Entering edit mode
9.2 years ago
seta
★
1.9k
Hi all,
I performed the mapping back of reads to a assembled transcriptome using bowtie2 with the default settings. I'm trying to get the average insert size using the command of
head -10000 mappings.sam | awk '{if ($9 > 0) {S+=$9; T+=1}}END{print "Mean: " S/T}'
But, it says that:
awk: cmd. line:1: (FILENAME=- FNR=10000) fatal: division by zero attempted.

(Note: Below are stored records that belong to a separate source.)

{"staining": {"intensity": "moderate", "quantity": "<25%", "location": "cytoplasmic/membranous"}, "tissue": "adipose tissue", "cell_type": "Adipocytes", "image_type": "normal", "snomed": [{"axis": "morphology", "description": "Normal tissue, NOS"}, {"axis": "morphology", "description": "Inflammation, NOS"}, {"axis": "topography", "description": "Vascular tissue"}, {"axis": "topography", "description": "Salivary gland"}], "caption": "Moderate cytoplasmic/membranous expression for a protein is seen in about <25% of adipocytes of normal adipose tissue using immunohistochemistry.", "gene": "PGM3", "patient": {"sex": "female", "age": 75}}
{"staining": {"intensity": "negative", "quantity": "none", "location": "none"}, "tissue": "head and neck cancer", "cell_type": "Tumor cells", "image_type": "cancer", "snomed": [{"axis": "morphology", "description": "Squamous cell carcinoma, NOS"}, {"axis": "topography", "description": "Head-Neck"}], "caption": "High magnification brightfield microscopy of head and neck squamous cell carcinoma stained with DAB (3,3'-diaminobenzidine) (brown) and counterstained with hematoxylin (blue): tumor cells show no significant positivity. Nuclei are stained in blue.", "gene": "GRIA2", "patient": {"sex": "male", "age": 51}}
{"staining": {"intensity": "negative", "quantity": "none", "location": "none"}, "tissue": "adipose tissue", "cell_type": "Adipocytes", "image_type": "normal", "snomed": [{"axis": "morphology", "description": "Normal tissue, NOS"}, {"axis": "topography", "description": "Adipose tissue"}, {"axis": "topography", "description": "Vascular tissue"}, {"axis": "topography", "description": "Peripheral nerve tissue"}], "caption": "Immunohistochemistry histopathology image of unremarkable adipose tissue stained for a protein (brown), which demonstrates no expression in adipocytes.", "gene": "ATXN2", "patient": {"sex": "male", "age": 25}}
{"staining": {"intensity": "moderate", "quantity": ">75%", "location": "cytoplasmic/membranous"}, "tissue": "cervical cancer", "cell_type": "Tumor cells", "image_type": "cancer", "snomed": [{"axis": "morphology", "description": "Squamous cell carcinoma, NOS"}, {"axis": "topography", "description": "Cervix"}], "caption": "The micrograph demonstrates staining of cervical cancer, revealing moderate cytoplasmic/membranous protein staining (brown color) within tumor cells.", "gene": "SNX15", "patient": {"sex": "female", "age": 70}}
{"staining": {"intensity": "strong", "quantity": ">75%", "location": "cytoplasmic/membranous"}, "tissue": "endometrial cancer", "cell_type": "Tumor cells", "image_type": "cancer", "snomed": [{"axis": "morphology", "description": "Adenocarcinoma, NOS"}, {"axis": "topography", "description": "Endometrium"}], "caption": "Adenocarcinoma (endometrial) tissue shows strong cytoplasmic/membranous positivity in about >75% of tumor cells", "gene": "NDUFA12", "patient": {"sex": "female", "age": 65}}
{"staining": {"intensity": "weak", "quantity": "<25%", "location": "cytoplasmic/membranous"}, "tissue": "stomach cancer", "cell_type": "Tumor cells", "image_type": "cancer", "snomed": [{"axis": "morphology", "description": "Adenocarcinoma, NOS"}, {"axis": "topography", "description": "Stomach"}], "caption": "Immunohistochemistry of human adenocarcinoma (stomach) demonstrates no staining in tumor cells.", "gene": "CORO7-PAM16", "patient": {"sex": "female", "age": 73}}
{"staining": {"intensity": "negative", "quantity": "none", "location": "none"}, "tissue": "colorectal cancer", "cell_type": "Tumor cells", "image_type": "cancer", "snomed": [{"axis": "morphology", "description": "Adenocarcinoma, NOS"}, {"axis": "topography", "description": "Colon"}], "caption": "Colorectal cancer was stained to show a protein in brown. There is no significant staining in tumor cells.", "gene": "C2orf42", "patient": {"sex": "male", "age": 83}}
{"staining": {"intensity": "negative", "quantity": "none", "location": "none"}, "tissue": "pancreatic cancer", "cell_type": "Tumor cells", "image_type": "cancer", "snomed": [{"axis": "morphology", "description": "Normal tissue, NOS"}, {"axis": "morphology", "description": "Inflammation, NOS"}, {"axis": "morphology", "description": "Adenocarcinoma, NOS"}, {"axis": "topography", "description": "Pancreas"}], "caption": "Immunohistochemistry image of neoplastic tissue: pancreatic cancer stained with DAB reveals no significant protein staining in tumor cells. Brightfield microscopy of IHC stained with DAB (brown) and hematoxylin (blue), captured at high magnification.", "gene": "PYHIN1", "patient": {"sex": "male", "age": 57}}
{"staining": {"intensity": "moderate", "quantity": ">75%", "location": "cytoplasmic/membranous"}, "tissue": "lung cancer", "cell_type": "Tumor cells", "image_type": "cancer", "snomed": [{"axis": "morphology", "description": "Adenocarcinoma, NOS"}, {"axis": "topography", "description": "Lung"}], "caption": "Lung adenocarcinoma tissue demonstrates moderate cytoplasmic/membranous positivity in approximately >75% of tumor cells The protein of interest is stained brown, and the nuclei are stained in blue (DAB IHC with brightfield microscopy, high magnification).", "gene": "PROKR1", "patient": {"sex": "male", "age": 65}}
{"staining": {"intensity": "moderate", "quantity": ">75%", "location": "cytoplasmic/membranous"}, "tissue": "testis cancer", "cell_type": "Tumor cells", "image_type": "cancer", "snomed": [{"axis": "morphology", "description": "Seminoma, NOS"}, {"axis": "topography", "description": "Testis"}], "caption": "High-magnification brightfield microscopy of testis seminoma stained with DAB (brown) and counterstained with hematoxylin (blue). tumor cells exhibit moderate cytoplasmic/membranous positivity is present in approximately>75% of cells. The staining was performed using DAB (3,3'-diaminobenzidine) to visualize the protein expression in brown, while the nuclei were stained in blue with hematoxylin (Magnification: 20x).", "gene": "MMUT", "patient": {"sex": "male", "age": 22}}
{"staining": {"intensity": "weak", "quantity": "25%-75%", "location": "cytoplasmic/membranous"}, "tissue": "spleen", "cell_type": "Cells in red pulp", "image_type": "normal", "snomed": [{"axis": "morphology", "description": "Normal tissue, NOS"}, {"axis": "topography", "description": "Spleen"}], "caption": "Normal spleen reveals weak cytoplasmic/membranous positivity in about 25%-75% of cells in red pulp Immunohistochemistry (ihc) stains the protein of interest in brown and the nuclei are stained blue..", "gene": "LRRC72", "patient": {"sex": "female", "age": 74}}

Also, the head of sam output is like below:
@HD VN:1.0 SO:unsorted
@SQ SN:seq1 LN:797
@SQ SN:seq2 LN:1925
@SQ SN:seq3 LN:493
@SQ SN:seq4 LN:1240
@SQ SN:seq5 LN:2098
@SQ SN:seq6 LN:2722
@SQ SN:seq7 LN:1772
@SQ SN:seq8 LN:2028
@SQ SN:seq9 LN:2337
As far as I read I should look for the average insert size on the TLEN (9th) column, where is these columns?
Could you please let me know if this output is normal and how I can calculate the average insert size using them?
Thanks so much,
Thanks Pierre and your suggestion for Picard. It gave a mean of 173.7 with standard deviation of 67. Could you please let me know if this is usual for PE library (100 bp) on Illumina Hiseq 2000 as I expected the longer size?
In your professional view, is it necessary to check the results with Picard?
The insert size depends on library prep; there is no "usual". Longer is generally better, but 173 is acceptable for most purposes for 2x100bp libraries. Not ideal though.
And, it's always necessary to quantify the insert size distribution using some method (such as mapping). Otherwise you have no way of determining whether library creation was successful, or how much real data you have. Bear in mind, though, that when you are mapping to such short reference sequences, your apparent insert size distribution will be biased toward shorter inserts. You can get a less-biased measure by mapping only to the long contigs. Assuming you are studying randomly-sheared DNA, of course.